Entries taken from a collection
········

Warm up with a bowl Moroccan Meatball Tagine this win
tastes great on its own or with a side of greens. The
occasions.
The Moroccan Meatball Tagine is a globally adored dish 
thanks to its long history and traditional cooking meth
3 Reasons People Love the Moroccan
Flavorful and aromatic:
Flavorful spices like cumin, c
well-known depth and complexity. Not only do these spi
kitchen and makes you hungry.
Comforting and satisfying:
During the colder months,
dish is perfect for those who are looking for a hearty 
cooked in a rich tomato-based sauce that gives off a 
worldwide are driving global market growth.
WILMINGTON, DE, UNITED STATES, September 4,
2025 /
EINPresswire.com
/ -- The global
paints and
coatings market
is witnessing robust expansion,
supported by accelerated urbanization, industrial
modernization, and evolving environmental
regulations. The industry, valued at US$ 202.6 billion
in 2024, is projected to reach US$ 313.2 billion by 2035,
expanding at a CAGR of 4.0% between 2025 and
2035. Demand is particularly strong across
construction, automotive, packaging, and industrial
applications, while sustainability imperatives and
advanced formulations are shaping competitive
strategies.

········

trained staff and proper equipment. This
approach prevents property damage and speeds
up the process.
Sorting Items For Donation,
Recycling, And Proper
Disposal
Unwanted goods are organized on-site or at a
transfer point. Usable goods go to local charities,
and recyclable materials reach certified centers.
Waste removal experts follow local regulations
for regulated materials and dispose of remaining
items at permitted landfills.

········

• _What is being asked_: From the entries above, give again exactly the lines running from the line with "coatings market" to the line with "regulations. The industry, valued"; include both of those lines.

• _Written solution_:
coatings market
is witnessing robust expansion,
supported by accelerated urbanization, industrial
modernization, and evolving environmental
regulations. The industry, valued at US$ 202.6 billion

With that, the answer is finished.